Monthly Archives: February 2026

  • The Duke of Burgundy  Peter Strickland (UK;  2014)  

    The Duke of Burgundy  Peter Strickland (UK;  2014)   Sidse Babett Knudson; Monica Swinn        

    Viewed: Star and Shadow Cinema 29 Jan 2026; Ticket: £7.00

    Insecti=cide…the bugs have the excuse of being dead

    My feeling after viewing Strickland’s ‘Duke of Burgundy’ was that I had viewed a sub-standard piece of formulaic erotica directed by a director seduced by his own amour propre. The film dominated by Strickland’s input as writer director, feels like a love note to himself, an exercise in a particular sort of contemporary narcissism.

    The title is taken from the name of a type of highly patterned butterfly of which we see many in the course of the film, mostly dead, like the film itself.

    The Duke of Burgundy is an indulgent movie lacking tensions and ideas that reveals Strickland as a film monger, who in this movie manipulates form and structure to engender the illusion that his films have some sort of  substance. 

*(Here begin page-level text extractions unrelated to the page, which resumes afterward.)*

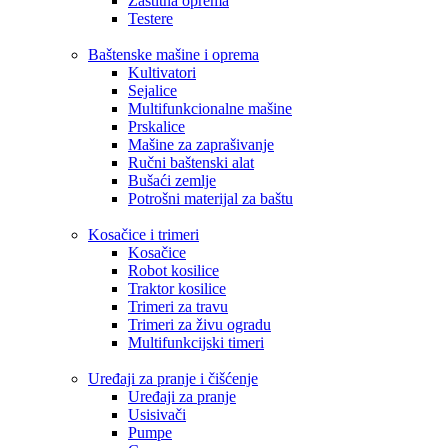
Zaštitna oprema
Testere
Baštenske mašine i oprema
Kultivatori
Sejalice
Multifunkcionalne mašine
Prskalice
Mašine za zaprašivanje
Ručni baštenski alat
Bušaći zemlje
Potrošni materijal za baštu
Kosačice i trimeri
Kosačice
Robot kosilice
Traktor kosilice
Trimeri za travu
Trimeri za živu ogradu
Multifunkcijski timeri
Uređaji za pranje i čišćenje
Uređaji za pranje
Usisivači
Pumpe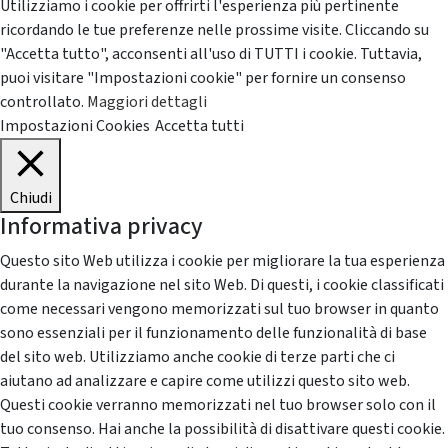
Utilizziamo i cookie per offrirti l'esperienza più pertinente
ricordando le tue preferenze nelle prossime visite. Cliccando su
"Accetta tutto", acconsenti all'uso di TUTTI i cookie. Tuttavia,
puoi visitare "Impostazioni cookie" per fornire un consenso
controllato.
Maggiori dettagli
Impostazioni Cookies
Accetta tutti
Chiudi
Informativa privacy
Questo sito Web utilizza i cookie per migliorare la tua esperienza
durante la navigazione nel sito Web. Di questi, i cookie classificati
come necessari vengono memorizzati sul tuo browser in quanto
sono essenziali per il funzionamento delle funzionalità di base
del sito web. Utilizziamo anche cookie di terze parti che ci
aiutano ad analizzare e capire come utilizzi questo sito web.
Questi cookie verranno memorizzati nel tuo browser solo con il
tuo consenso. Hai anche la possibilità di disattivare questi cookie.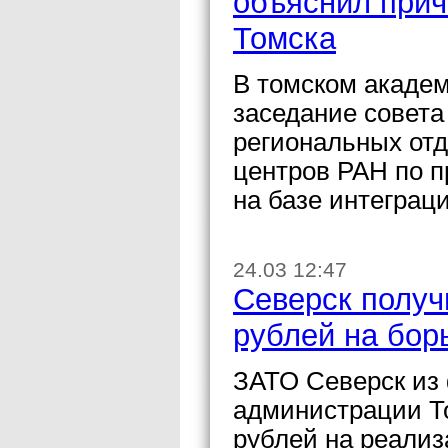
объяснил прич
Томска
В томском академ
заседание совета
региональных от
центров РАН по 
на базе интеграц
24.03 12:47
Северск получ
рублей на бор
ЗАТО Северск из
администрации То
рублей на реализ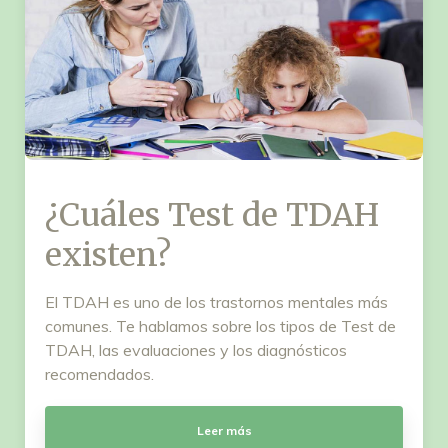
¿Cuáles Test de TDAH
existen?
El TDAH es uno de los trastornos mentales más
comunes. Te hablamos sobre los tipos de Test de
TDAH, las evaluaciones y los diagnósticos
recomendados.
Leer más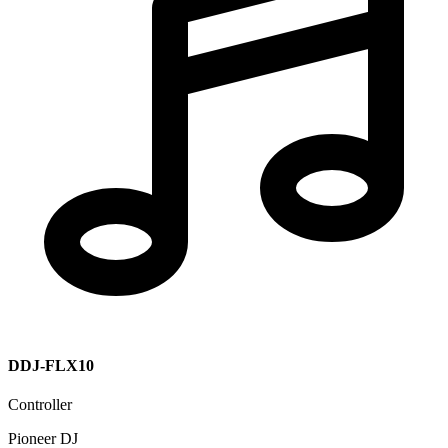
DDJ-FLX10
Controller
Pioneer DJ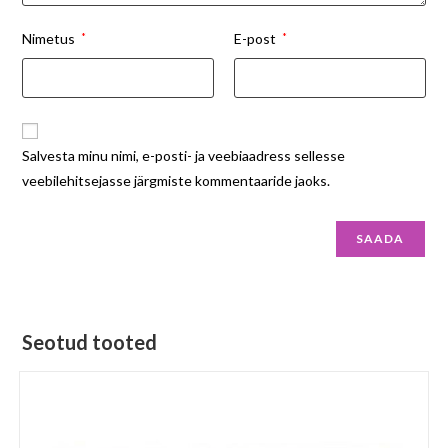
Nimetus
*
E-post
*
Salvesta minu nimi, e-posti- ja veebiaadress sellesse
veebilehitsejasse järgmiste kommentaaride jaoks.
Seotud tooted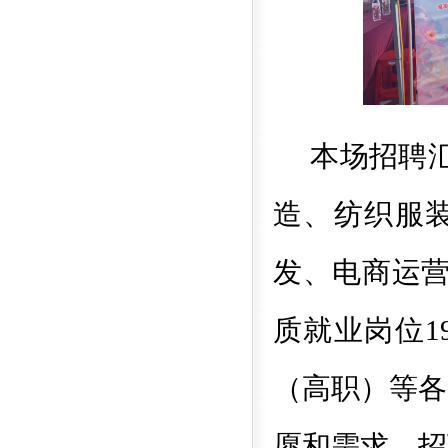
本场招聘
造、纺织服
发、电商运
质就业岗位
1
（高职）等各
愿和需求。招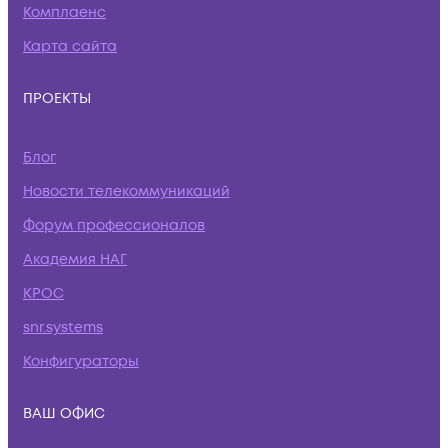
Комплаенс
Карта сайта
ПРОЕКТЫ
Блог
Новости телекоммуникаций
Форум профессионалов
Академия НАГ
КРОС
snr.systems
Конфигураторы
ВАШ ОФИС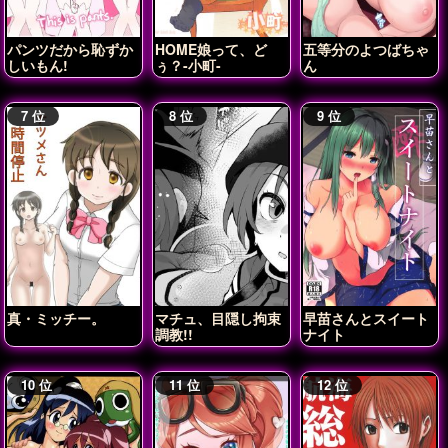
パンツだから恥ずか
HOME娘って、ど
五等分のよつばちゃ
しいもん!
ぅ？-小町-
ん
真・ミッチー。
マチュ、目隠し拘束
早苗さんとスイート
調教!!
ナイト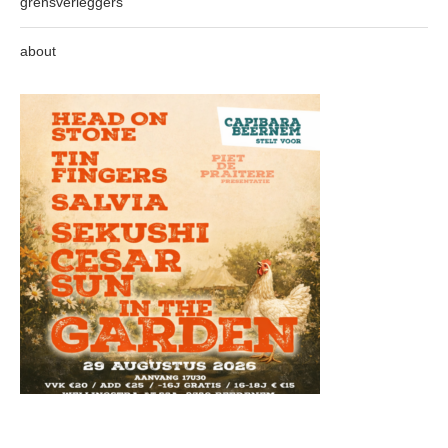
grensverleggers
about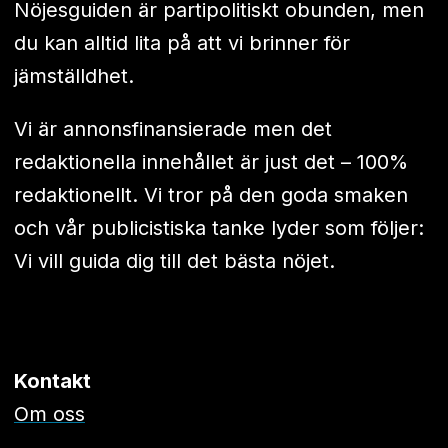
Nöjesguiden är partipolitiskt obunden, men
du kan alltid lita på att vi brinner för
jämställdhet.
Vi är annonsfinansierade men det
redaktionella innehållet är just det – 100%
redaktionellt. Vi tror på den goda smaken
och vår publicistiska tanke lyder som följer:
Vi vill guida dig till det bästa nöjet.
Kontakt
Om oss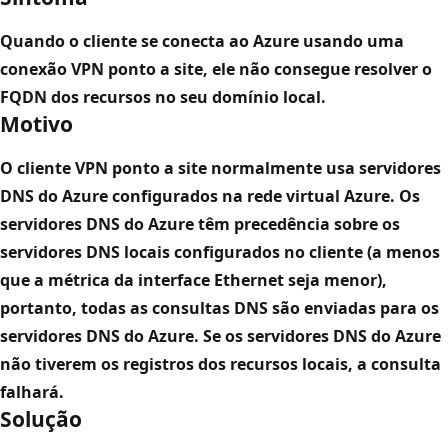
Quando o cliente se conecta ao Azure usando uma
conexão VPN ponto a site, ele não consegue resolver o
FQDN dos recursos no seu domínio local.
Motivo
O cliente VPN ponto a site normalmente usa servidores
DNS do Azure configurados na rede virtual Azure. Os
servidores DNS do Azure têm precedência sobre os
servidores DNS locais configurados no cliente (a menos
que a métrica da interface Ethernet seja menor),
portanto, todas as consultas DNS são enviadas para os
servidores DNS do Azure. Se os servidores DNS do Azure
não tiverem os registros dos recursos locais, a consulta
falhará.
Solução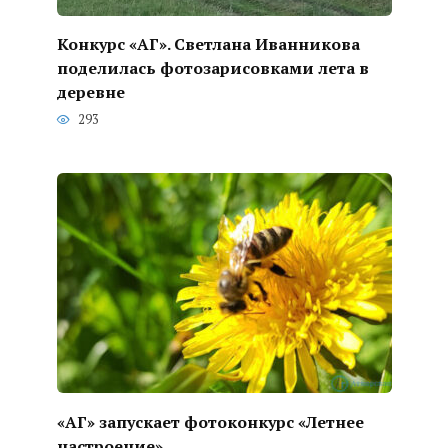
Конкурс «АГ». Светлана Иванникова
поделилась фотозарисовками лета в
деревне
293
«АГ» запускает фотоконкурс «Летнее
настроение»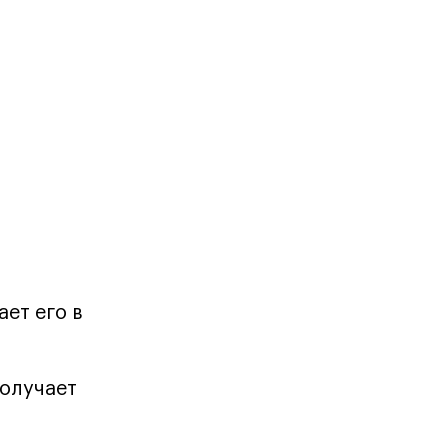
ет его в
получает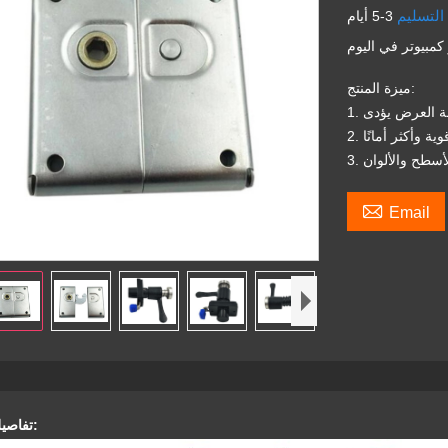
التسليم
3-5 أيام
ميزة المنتج:

Email
تفاصيل المنتج: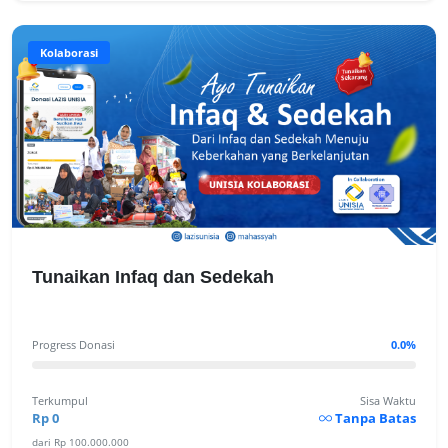
Kolaborasi
Tunaikan Infaq dan Sedekah
Progress Donasi
0.0%
Terkumpul
Sisa Waktu
Rp 0
Tanpa Batas
dari Rp 100.000.000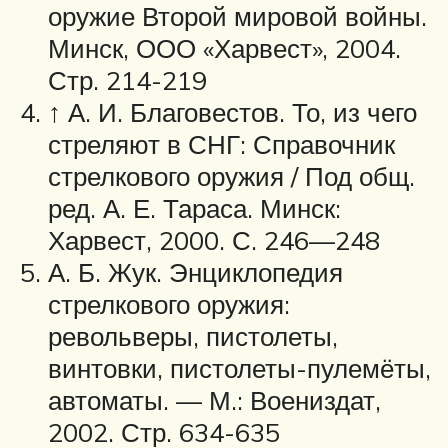
оружие Второй мировой войны.
Минск, ООО «Харвест», 2004.
Стр. 214-219
↑ А. И. Благовестов. То, из чего
стреляют в СНГ: Справочник
стрелкового оружия / Под общ.
ред. А. Е. Тараса. Минск:
Харвест, 2000. С. 246—248
А. Б. Жук. Энциклопедия
стрелкового оружия:
револьверы, пистолеты,
винтовки, пистолеты-пулемёты,
автоматы. — М.: Воениздат,
2002. Стр. 634-635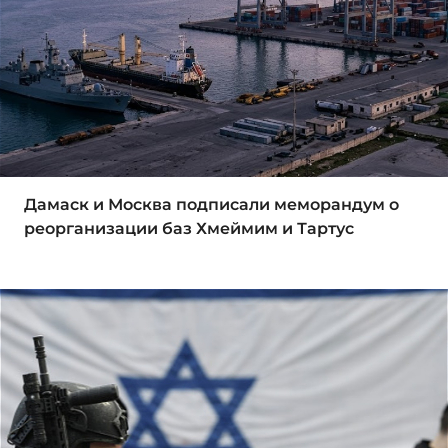
Дамаск и Москва подписали меморандум о
реорганизации баз Хмеймим и Тартус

    In ‘Katalin Varga’ Strickland made extensive use of landscape to extend out the emotional mood of his revenge narrative; in ‘Berberian Sound Studio’ he made similar use of his sound track to feed and extend the layered narrative threads.  In both these movies the form and structure of the material fed directly into the film’s themes and subject matter: revenge in the case of ‘Katalin’ and in ‘Berberian’ the idea of evil as a pervasive overflowing overwhelming psychic force.   

    Intercut visual imagery and sound fx as filmic devices can work as signifiers pointing to something in the nature of the film. The use of landscape or skyscape shots cut into the flow of a drama implies that the audience should make some sort of cognitive or emotional link (or perhaps make an absurdist non-link) implicit in the juxtaposition of the two different sources of  imagery.  Likewise the use of suggestive emotive or violent sound superimposed on images out of the visual context is a signifier or a manipulator that radically changes the viewers’ state of mind and understanding of what they are seeing on screen. 

     

     ‘Katalin Varga’ justifies its cut-aways to scenic imagery by suggesting the linking of the idea of revenge with the forces of nature; ‘Berberian Sound Studio’s’ demonic sound fx work effectively for the first half of the scenario before collapsing in on themselves, overused and unable to sustain the weight of its soundscaped and infested netherworlds.  In ‘The Duke of Burgundy’ there’s a lack of underlying idea.  Strickland’s filmic devices register as tricks, spurious effects used to fill out his soft porn scenario,  to leaven footage  that is otherwise drearily monotonous.  For all the SM baggage the seamed stockings, high heeled boots, bodices, encasement, bondage and SM persiflage eventally come across as rather silly but not particularly interesting.  

    ‘The Duke of Burgindy’ locks into the mistress/servant game that  Cynthia and Evelyn are playing (a game that sometimes breaks down).  The relationship is characterised  by long mannered invariant looks that pass between the two players and Strickland’s dialogue.  I know that most of the dialogue takes place ‘within the game’ but delivered in dead-pan deliberation the actual lines are at the level of a subpar Monty Pythan spoof.

     

    The Duke of Burgundy script, without a driving idea or perception, lacking in tensions has no where to go and ends up going nowhere.  To the relationship between Evelyn and Cynthia Strickland adds the trees the bugs and bug talk asking the viewer to buy into spliced manipulation rather than significance.   Strickland’s film traps the audience on the surface of life but it’s a flat dull surface.   

    If you really identify with flat surface, then this is the movie for you.  So perhaps it’s an identity thing.